Alesis studio32+busses

A bus? Why that is that vehicle that drives around picking people up and taking them to another location... :)

Seriously though, that is sort of what a bus on a mixing console is. You can tell a input channel to go to a certain place, or the bus. You can have a whole bunch, if not all of your channels going to this bus, and then you have a master fader for everything assigned to the bus.

This is usefull if you want to say just turn down the whole drum mix. You assign all the channels that have the drums on them to a bus, then you can turn down just the drums with one fader without turning any of the other channels down.

Usually, mixers have busses in multiples of two. 2, 4 ,8, 16 busses. When you assign the channel to a bus, you are actually potentially assigning it to two busses. Depending upon how many busses are on the mixer, you will have a button on each channel strip to assign it to 1&2, 3&4, etc....Now, depending upon where the channels PAN control is set, that channel will feed that a certain buss of the two that where selected. Odd busses are left, Even busses are right. So, if you want a buss to be stereo, for instance for controlling a stereo drum mix, you would assign all the drum channels to say buss 1&2, then Pan the induvidual channels to create a stereo field. Then, buss master fader 1 will control the left volume, and buss master fader 2 will control the right volume.

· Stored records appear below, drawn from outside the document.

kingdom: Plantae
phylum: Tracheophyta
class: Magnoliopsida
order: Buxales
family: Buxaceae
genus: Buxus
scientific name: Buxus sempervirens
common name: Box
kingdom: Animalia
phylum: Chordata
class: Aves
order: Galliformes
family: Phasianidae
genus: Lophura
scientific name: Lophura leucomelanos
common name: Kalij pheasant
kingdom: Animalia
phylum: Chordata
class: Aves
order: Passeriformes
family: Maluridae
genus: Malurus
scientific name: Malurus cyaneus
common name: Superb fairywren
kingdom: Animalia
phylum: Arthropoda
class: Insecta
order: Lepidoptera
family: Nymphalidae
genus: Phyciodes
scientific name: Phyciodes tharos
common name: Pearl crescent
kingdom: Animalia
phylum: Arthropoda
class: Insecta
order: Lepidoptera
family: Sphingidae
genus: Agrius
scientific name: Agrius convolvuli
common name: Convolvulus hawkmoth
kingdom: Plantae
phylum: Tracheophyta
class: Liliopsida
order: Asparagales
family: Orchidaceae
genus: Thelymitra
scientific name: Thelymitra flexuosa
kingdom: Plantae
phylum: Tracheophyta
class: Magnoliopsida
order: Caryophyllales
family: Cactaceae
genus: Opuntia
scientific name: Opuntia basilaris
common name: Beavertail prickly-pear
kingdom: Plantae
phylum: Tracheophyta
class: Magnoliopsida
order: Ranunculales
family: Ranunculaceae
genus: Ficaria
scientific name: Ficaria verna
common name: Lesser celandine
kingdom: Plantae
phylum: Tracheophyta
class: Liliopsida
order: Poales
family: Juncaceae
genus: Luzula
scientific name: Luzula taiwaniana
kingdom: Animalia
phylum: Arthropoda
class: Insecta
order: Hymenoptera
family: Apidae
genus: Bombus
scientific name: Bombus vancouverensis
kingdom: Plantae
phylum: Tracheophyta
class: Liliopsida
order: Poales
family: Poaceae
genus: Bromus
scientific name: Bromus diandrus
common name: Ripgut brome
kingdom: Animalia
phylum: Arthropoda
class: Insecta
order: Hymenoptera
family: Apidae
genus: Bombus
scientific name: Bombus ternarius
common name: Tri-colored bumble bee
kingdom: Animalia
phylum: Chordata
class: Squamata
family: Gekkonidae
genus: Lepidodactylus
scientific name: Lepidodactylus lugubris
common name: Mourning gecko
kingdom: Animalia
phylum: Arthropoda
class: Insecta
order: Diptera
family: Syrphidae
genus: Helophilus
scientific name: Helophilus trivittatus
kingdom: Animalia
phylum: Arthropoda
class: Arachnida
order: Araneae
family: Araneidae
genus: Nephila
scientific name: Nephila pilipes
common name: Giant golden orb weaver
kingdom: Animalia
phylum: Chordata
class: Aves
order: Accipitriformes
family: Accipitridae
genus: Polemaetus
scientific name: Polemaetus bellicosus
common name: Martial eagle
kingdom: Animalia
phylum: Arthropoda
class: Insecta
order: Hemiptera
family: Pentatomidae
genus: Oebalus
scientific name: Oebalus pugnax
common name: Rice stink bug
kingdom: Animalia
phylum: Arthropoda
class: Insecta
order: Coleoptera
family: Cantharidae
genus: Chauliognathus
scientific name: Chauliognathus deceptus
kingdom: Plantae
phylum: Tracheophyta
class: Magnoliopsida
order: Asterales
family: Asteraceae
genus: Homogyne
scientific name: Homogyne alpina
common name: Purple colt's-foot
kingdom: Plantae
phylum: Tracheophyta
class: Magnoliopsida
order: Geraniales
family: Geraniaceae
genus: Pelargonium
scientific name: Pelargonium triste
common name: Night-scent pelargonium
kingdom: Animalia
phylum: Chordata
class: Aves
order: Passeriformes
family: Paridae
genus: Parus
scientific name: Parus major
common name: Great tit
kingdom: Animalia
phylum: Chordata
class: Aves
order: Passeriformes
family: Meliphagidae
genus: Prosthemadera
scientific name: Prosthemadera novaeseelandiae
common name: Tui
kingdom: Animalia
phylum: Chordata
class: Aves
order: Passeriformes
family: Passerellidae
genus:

Busses can be assigned further to the stereo Master buss on the console. This is the one usually marked MIX, or MASTER.

Ed
 
Yo Sonusman:

Thanks for the expertise regarding busses; I have never quite figured out the left/right panning, etc., since it sounds funny in the headset; but this PM I'm going to try some of what you clarified with my MD-8 which I think operates in conjunction with your response.